I've been leaning towards StorageCraft, or Paragon personally, but as I said originally I don't have the real-world experience with these so I could be mislead.

Yes but it is not 2000 for each additional server. exchange is 900, 200 for each File Server, 900 for SQL, and 900 for backup exec itself. So yes 1800 for exchange and backup exec, 200 for each file server (which is much cheaper then buying 500 each server and not have the ability to restore exchange mail boxes, if that were the case then dont buy the 900 exchange piece and go with the 200 additional server option, same with sql). You could drop the support and it would save you a few $$, these prices are off cdw and have essential support on them.

Those prices from CDW are for renewals, not new licenses.

From Symantec Base price for Server:

Backup Exec System Recovery 2010 Server Edition

Includes Essential 12 Months Support

Was: $1,279.51 per license (price for previous version 12.5)

Now: $928.96 per license

Configuring our DC for bare metal restore:

Symantec Backup Exec 2010 Server License + Essential 12 Months Support

SKU: 20056161 $1,162.66

Symantec Backup Exec System Recovery 2010 Server Edition License + Essential 12 Months Support

SKU: 20058966 $928.96

Symantec Backup Exec 2010 Agent for Active Directory License + Essential 12 Months Support

SKU: 20056539 $1,162.66

total: $3,254.28

Now I can price out form re-sellers, but that's just insane.
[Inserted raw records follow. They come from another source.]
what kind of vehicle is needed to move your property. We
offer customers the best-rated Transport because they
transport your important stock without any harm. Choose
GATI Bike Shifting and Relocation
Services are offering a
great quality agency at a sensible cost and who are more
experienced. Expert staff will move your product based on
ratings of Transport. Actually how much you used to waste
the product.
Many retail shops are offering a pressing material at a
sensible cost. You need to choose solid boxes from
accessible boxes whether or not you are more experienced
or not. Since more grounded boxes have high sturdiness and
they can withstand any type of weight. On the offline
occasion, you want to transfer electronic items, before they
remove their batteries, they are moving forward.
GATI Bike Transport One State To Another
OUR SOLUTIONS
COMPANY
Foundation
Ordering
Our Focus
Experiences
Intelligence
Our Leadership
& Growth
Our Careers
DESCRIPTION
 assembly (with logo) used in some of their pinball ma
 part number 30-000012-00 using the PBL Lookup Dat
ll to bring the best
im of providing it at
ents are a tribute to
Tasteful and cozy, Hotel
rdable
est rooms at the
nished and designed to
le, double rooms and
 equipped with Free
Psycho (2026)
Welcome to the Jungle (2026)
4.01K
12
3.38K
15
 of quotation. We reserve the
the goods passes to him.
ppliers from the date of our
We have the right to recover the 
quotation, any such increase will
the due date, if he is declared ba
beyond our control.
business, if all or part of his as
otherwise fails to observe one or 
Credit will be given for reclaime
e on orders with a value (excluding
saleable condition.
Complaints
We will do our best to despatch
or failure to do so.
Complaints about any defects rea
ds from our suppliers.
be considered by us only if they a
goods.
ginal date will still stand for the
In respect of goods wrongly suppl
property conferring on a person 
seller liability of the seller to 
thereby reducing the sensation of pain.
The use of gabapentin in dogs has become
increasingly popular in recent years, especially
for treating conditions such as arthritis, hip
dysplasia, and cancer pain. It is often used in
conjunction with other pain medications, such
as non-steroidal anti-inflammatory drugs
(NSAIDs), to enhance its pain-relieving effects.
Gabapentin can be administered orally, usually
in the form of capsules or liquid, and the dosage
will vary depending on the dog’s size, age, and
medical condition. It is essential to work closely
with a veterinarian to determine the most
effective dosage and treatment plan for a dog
Upgrade $629 http://www.cdw.com/shop/products/default.aspx?EDC=1977644

full $871 http://www.cdw.com/shop/products/default.aspx?EDC=1977465

Windows server agent (i was wrong here) $433 http://www.cdw.com/shop/products/default.aspx?EDC=1592351

Exchange Agent $879 http://www.cdw.com/shop/products/default.aspx?EDC=1977520

SQL Agent $879 http://www.cdw.com/shop/products/default.aspx?EDC=1977578

System Recovery $739 http://www.cdw.com/shop/products/default.aspx?EDC=1918774

Active Directory $879 http://www.cdw.com/shop/products/default.aspx?EDC=1977488

Symantec is ripping you a new one if you ask me.

2489 with your config, that is $765 that symantec is killin you on. (cdw is usually high priced)

Sure you can do an acronis solution for 1100 (if I am not mistaken for their enterprise server) per server. Works great btw. It isn't as optioned or granular as BE but it does do the job. I have both here actually, BE and Acronis. We have a great investment in BE, and BE gives me much better restore capabilities with SQL and Exchange that Acronis can't touch. Acronis I mainly use for PC's and I do have their high end Enterprise server product.